[Records contained in a dataset]
________________________________________

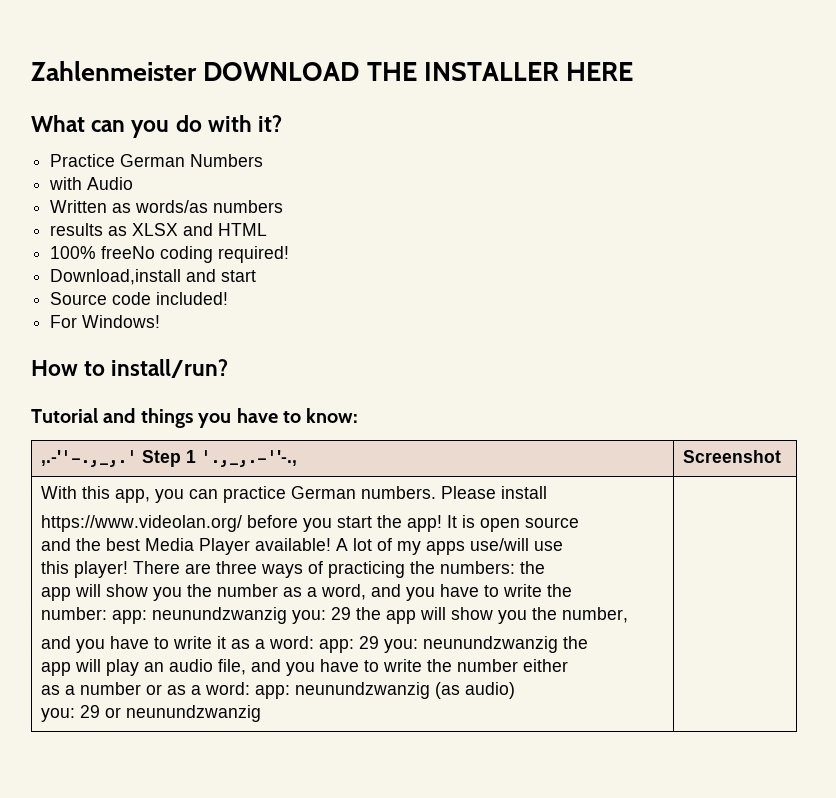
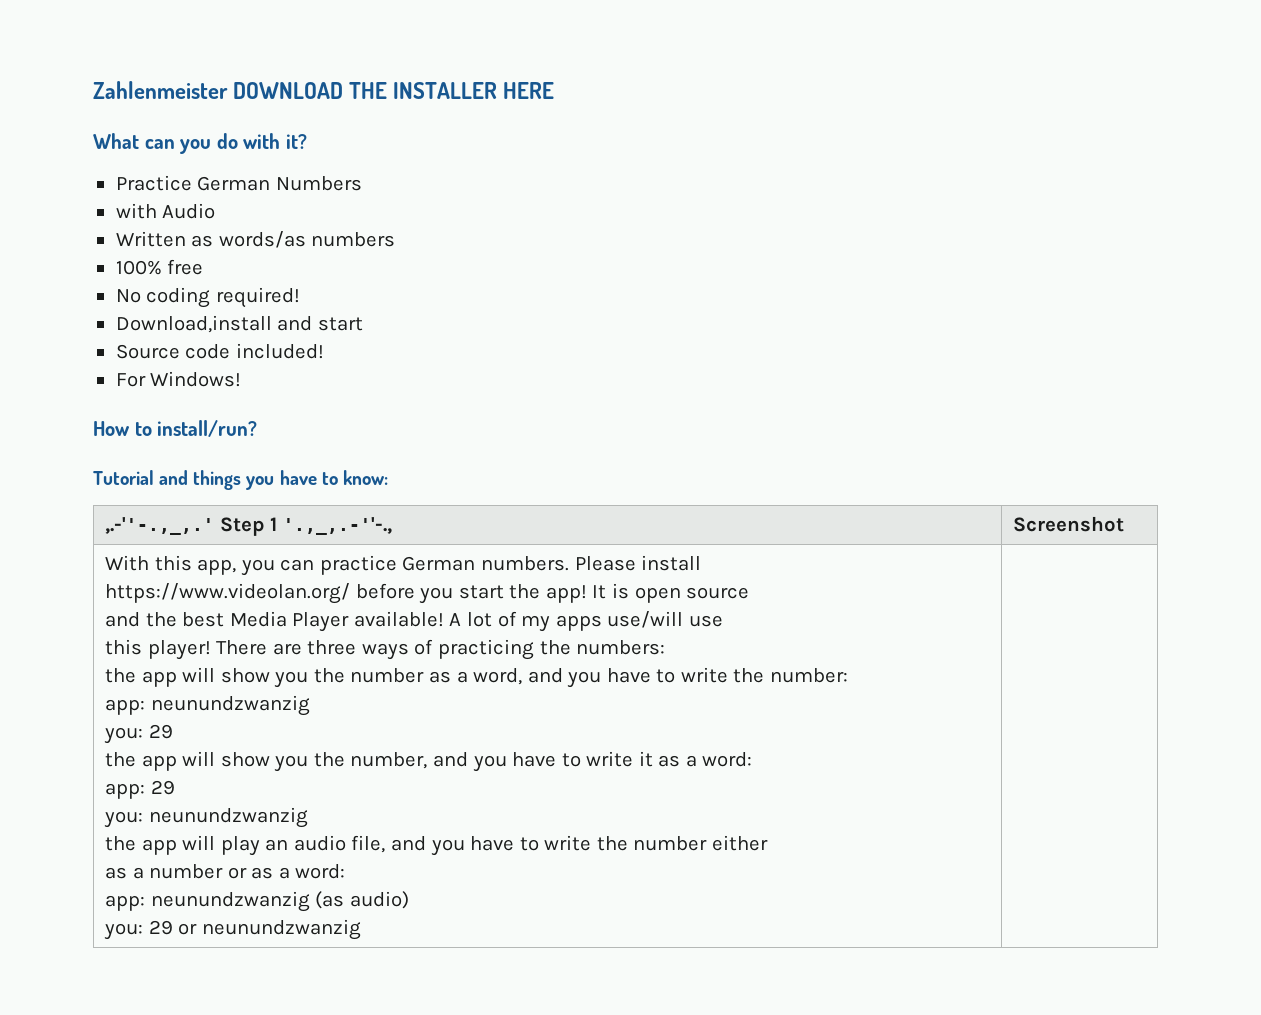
[50,223,268,236] [50,246,156,259] results as XLSX and HTML // 100% freeNo -> [115,259,204,275] [115,289,141,303] 100% free // No
[519,561,545,574] the // -> [105,668,137,683] // the
[40,607,351,624] // number: app: neunundzwanzig you: 29 -> [769,668,848,683] [105,695,310,716] [104,724,173,744] number: // app: neunundzwanzig // you: 29 //
(628, 615) // -> (428, 760) none
(314, 642) none -> (753, 759) //
(379, 642) none -> (175, 787) //
[562,636,588,649] the // -> [105,836,137,851] // the
(250, 688) none -> (346, 871) //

________________________________________

- _What the exercise asks_
Copy out the entries exactly. No pictures.

- _The answer_
[50,223,268,236] [50,246,156,259] results as XLSX and HTML // 100% freeNo -> [115,259,204,275] [115,289,141,303] 100% free // No
[519,561,545,574] the // -> [105,668,137,683] // the
[40,607,351,624] // number: app: neunundzwanzig you: 29 -> [769,668,848,683] [105,695,310,716] [104,724,173,744] number: // app: neunundzwanzig // you: 29 //
(628, 615) // -> (428, 760) none
(314, 642) none -> (753, 759) //
(379, 642) none -> (175, 787) //
[562,636,588,649] the // -> [105,836,137,851] // the
(250, 688) none -> (346, 871) //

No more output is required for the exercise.